I am an English photographer. I mainly photograph people, although recently I’ve been photographing tigers, lions and other big cats in a studio. I set up inside a lion’s den.

WHAT MADE YOU WANT TO BECOME A PHOTOGRAPHER?

I was thinking about becoming a lorry driver or a Christian missionary in Africa, but had a crisis of faith and had a reality check that driving lorries in England wouldn’t be like driving big rigs across America in the 1970’s film Convoy. I became a photographer by accident, it was something I was a little bit good at and enjoyed. I still love making pictures, it’s my passion and obsession.

CAN YOU TELL US ABOUT THE FIRST TIME YOU PHOTOGRAPHED MANSON IN AMSTERDAM IN 1998, HOW DID IT GO?

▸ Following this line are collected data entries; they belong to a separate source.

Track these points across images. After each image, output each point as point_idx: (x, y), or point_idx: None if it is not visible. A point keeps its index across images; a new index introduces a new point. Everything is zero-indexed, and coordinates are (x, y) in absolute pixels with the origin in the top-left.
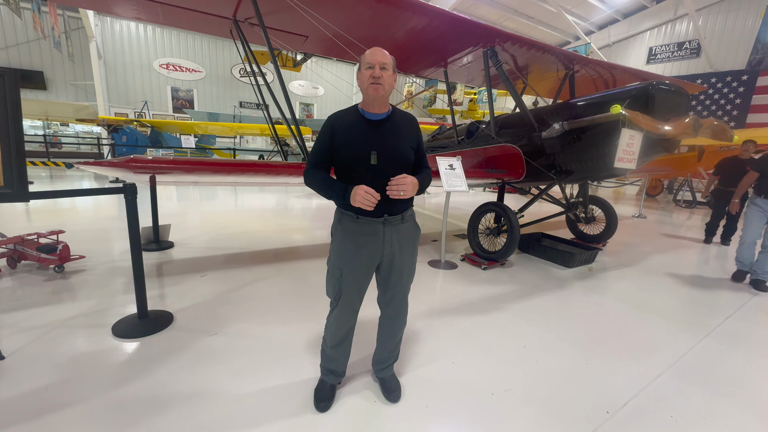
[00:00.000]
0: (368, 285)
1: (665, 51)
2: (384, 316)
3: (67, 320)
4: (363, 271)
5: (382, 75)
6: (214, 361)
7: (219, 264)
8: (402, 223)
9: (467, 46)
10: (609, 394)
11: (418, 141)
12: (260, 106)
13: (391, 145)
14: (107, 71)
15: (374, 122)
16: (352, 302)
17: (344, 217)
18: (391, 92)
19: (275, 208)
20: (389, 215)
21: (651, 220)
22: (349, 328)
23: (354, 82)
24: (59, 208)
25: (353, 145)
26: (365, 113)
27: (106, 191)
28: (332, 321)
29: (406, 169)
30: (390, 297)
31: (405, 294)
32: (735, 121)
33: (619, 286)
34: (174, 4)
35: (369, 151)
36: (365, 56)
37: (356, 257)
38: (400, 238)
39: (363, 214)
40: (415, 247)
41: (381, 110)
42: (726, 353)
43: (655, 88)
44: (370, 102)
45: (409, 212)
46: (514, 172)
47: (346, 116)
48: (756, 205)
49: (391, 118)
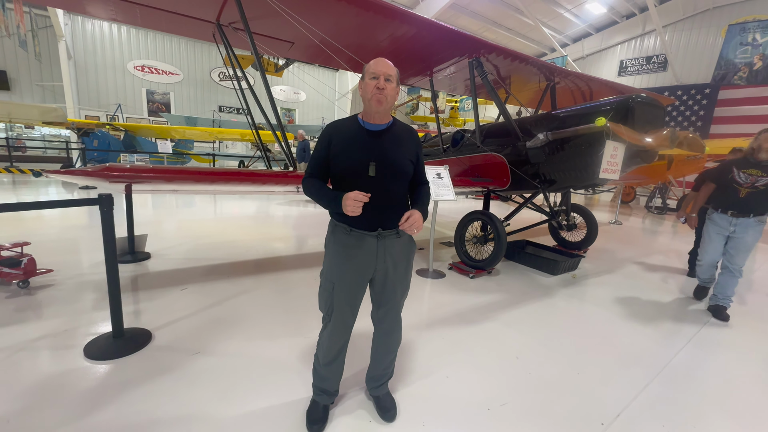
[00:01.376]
0: (362, 300)
1: (635, 64)
2: (378, 332)
3: (32, 341)
4: (355, 285)
5: (386, 87)
6: (197, 383)
7: (199, 276)
8: (397, 237)
9: (453, 56)
10: (602, 404)
11: (417, 154)
12: (242, 111)
13: (391, 156)
14: (77, 72)
15: (374, 133)
16: (345, 318)
17: (337, 229)
18: (393, 105)
19: (256, 215)
20: (384, 229)
21: (626, 226)
22: (342, 344)
23: (336, 86)
24: (24, 217)
25: (351, 155)
26: (365, 123)
27: (79, 203)
28: (325, 338)
29: (404, 181)
30: (384, 312)
31: (399, 309)
32: (699, 131)
33: (601, 292)
34: (154, 6)
35: (367, 162)
36: (370, 66)
37: (348, 271)
38: (395, 252)
39: (357, 227)
40: (410, 263)
41: (382, 121)
42: (709, 358)
43: (634, 101)
44: (371, 113)
45: None
46: (499, 180)
47: (345, 125)
48: (712, 221)
49: (392, 128)
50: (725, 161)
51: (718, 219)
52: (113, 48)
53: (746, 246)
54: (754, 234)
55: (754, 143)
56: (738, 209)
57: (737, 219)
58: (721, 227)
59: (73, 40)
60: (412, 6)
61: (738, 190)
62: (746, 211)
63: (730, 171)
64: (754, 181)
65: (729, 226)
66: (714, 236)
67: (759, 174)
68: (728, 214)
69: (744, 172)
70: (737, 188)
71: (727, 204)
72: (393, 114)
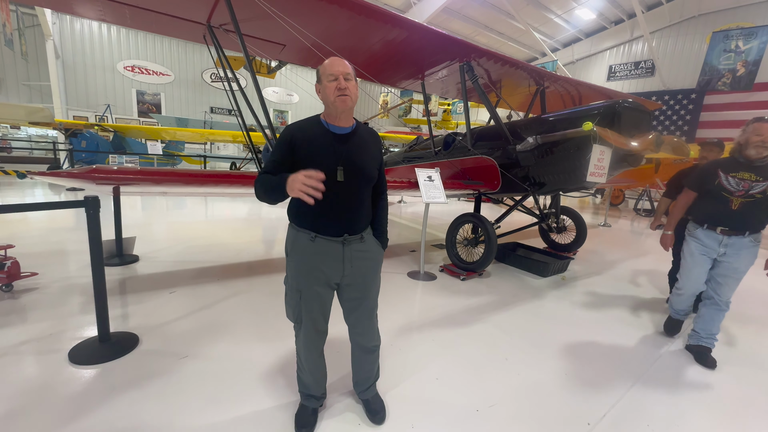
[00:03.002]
0: (331, 305)
1: (624, 69)
2: (353, 336)
3: (15, 346)
4: (323, 292)
5: (347, 86)
6: (185, 387)
7: (189, 279)
8: (361, 242)
9: (444, 60)
10: (589, 405)
11: (381, 159)
12: (233, 112)
13: (358, 160)
14: (66, 72)
15: (340, 136)
16: (317, 325)
17: (300, 236)
18: (356, 102)
19: (247, 217)
20: (349, 234)
21: (615, 229)
22: (319, 350)
23: None
24: (8, 219)
25: (318, 159)
26: (330, 126)
27: (65, 205)
28: (300, 345)
29: (370, 186)
30: (356, 318)
31: (372, 312)
32: (685, 135)
33: (590, 294)
34: (143, 7)
35: (336, 167)
36: (325, 68)
37: (315, 279)
38: (361, 256)
39: (322, 234)
40: (379, 265)
41: (347, 123)
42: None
43: (621, 105)
44: (336, 114)
45: (368, 230)
46: (490, 183)
47: (308, 128)
48: (695, 238)
49: (357, 132)
50: (708, 162)
51: (704, 237)
52: (102, 48)
53: (737, 273)
54: (747, 258)
55: (740, 137)
56: (730, 225)
57: (729, 238)
58: (708, 248)
59: (61, 39)
60: (404, 9)
61: (729, 199)
62: (740, 227)
63: (716, 175)
64: (747, 187)
65: (718, 246)
66: (699, 258)
67: (752, 178)
68: (717, 231)
69: (733, 177)
70: (727, 197)
71: (716, 218)
72: (385, 117)
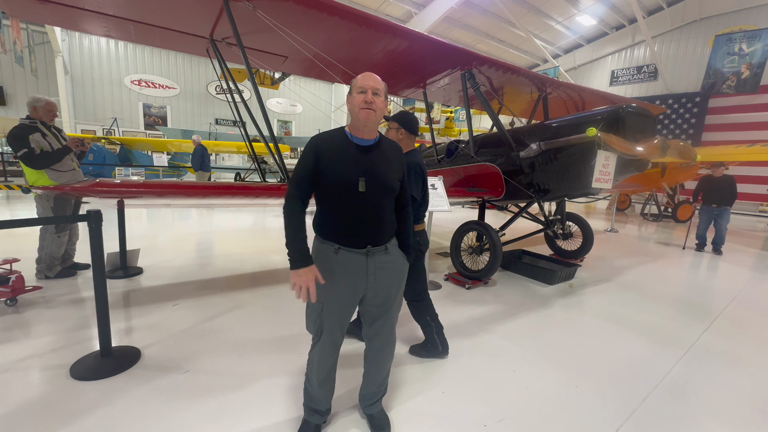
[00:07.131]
0: (351, 318)
1: (626, 74)
2: (370, 349)
3: (18, 361)
4: (345, 305)
5: (374, 100)
6: (186, 403)
7: (192, 291)
8: (386, 253)
9: (446, 69)
10: (601, 418)
11: (404, 173)
12: (237, 124)
13: (381, 172)
14: (74, 87)
15: (363, 148)
16: (335, 337)
17: (324, 247)
18: (381, 118)
19: (252, 228)
20: (373, 246)
21: (622, 234)
22: (333, 363)
23: (332, 100)
24: (13, 233)
25: (341, 170)
26: (353, 138)
27: (68, 219)
28: (314, 357)
29: (392, 197)
30: (376, 329)
31: (392, 326)
32: (691, 139)
33: (598, 302)
34: (147, 23)
35: (357, 177)
36: (357, 80)
37: (338, 291)
38: (385, 269)
39: (345, 246)
40: (403, 277)
41: (370, 136)
42: (706, 369)
43: (625, 111)
44: (360, 127)
45: (392, 241)
46: (494, 190)
47: (332, 139)
48: None
49: (380, 145)
50: None
51: None
52: (110, 63)
53: None
54: None
55: None
56: None
57: None
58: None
59: (70, 55)
60: (405, 19)
61: None
62: None
63: None
64: None
65: None
66: None
67: None
68: None
69: None
70: None
71: None
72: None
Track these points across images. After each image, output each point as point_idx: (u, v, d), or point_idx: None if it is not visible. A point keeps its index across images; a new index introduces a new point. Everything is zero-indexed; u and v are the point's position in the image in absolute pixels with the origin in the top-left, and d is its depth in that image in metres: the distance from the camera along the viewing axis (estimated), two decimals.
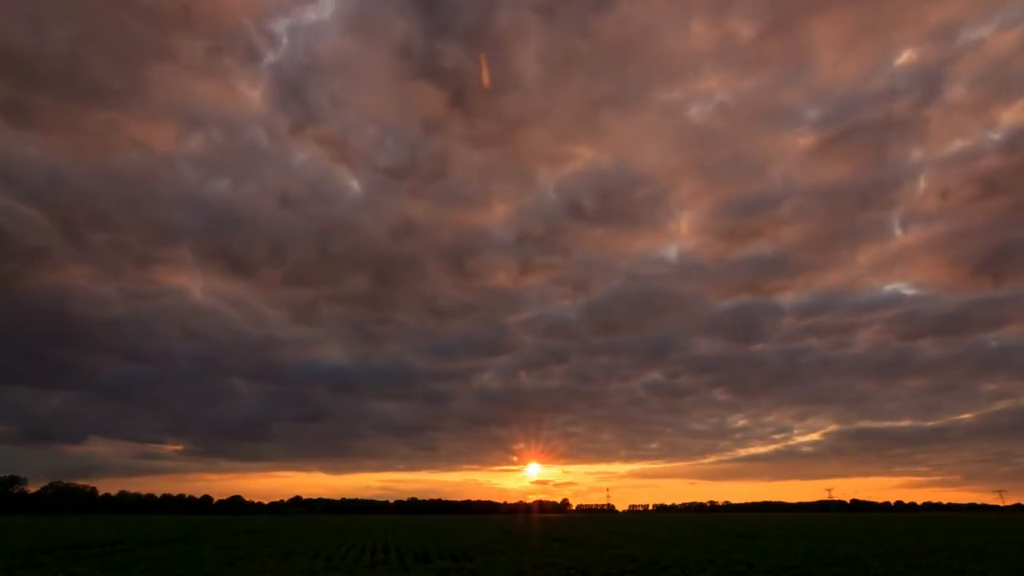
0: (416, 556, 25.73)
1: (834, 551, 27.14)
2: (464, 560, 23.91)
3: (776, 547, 30.07)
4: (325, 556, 25.80)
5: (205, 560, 23.89)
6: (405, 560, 24.13)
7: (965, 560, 23.06)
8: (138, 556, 25.64)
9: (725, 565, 21.58)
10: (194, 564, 22.38)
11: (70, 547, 30.06)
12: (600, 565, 21.78)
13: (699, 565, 21.60)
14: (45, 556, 25.29)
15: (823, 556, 24.73)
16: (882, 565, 21.37)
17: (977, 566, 21.09)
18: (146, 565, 22.02)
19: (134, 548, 30.08)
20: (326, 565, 22.21)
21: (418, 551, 28.18)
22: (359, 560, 24.28)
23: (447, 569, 20.83)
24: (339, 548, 30.34)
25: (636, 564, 21.99)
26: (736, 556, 25.01)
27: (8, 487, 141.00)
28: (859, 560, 23.11)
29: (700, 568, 20.73)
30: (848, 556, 24.71)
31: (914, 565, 21.43)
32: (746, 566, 21.31)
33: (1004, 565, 21.54)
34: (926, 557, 24.32)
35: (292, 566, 21.64)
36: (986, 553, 25.95)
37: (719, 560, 23.29)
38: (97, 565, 22.00)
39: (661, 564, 21.89)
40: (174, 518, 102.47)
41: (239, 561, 23.50)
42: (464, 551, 27.94)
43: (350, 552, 28.02)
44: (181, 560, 23.83)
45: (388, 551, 28.49)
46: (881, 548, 28.99)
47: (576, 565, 21.76)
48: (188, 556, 25.63)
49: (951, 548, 28.80)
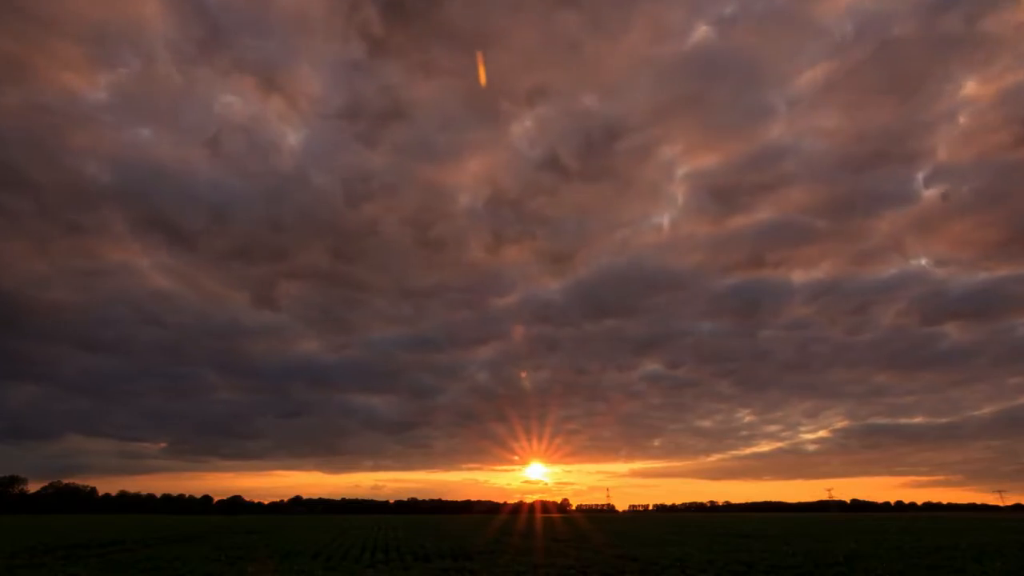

Actually the first shoot was in Los Angeles in 1998. I was asked to photograph Manson by Time Out magazine for their Easter issue. The picture on the cover ran with the byline Jesus Christ?. I was already a fan of Manson’s music, I’d been listening to Smells like Children as loud as it would go, driving round London in my 1982 TransAm, with the roof off.

« This was my photo of the band when I first photographed them and it was made into a tour poster that they signed to me. Manson wrote "your life will never be the same" and that was correct ».

SINCE THEN, YOU HAVE PHOTOGRAPHED HIM MORE THAN ANYONE ELSE. WE COUNTED AROUND FIFTY DIFFERENT PHOTO SESSIONS, I GUESS YOU NOW HAVE SOME KIND OF RITUAL?

Wow, I never counted, myself. Not sure about a ritual? I never come to any shoot, whoever it is, with firmly, pre-conceived ideas. I think if you plan too much, it will always be different anyway or if you plan too much and stick to your plan, you waste opportunities for magik which you would never have been able to predict or imagine before. Magik happens in photography when you let it happen. Sometimes I badly sketch ideas or lighting scenarios but essentially all my shoots are freestyle, sometimes around a theme or an idea.

The first time I photographed Manson I was probably nervous because he was an American rock star and I was a young photographer from England without much experience. Over the years we have got to know each other quite well, so we know what we can expect of each other. Remarkably then, we are not stuck in a groove where we repeat the same thing over and over again.

As you’ll have seen, every time we shoot is different, you can probably tell I shot the picture but Manson is always evolving. Sometimes I don't like to photograph people more than once. I always enjoy photographing Manson. A lot of photographers have a creative vision for someone they’re photographing that they want to impose on them. I have always understood that Manson is an artist who doesn’t need too much input from me telling him what to do. Sometimes I tell him if something doesn’t look good to me: an outfit or a pose but often I am just trying to keep up with him and photograph what he presents to me without interfering too much myself.

Don’t want to step in the way of greatness, just catch it on camera. Jay-Z once told me, when I’d be telling him what I wanted him to do on the shoot, « It’s not about you, it’s about me », and that was brilliant advice for a photographer. Photographers need to understand the photo isn’t about them it’s about who they’re photographing, unless it’s a selfie.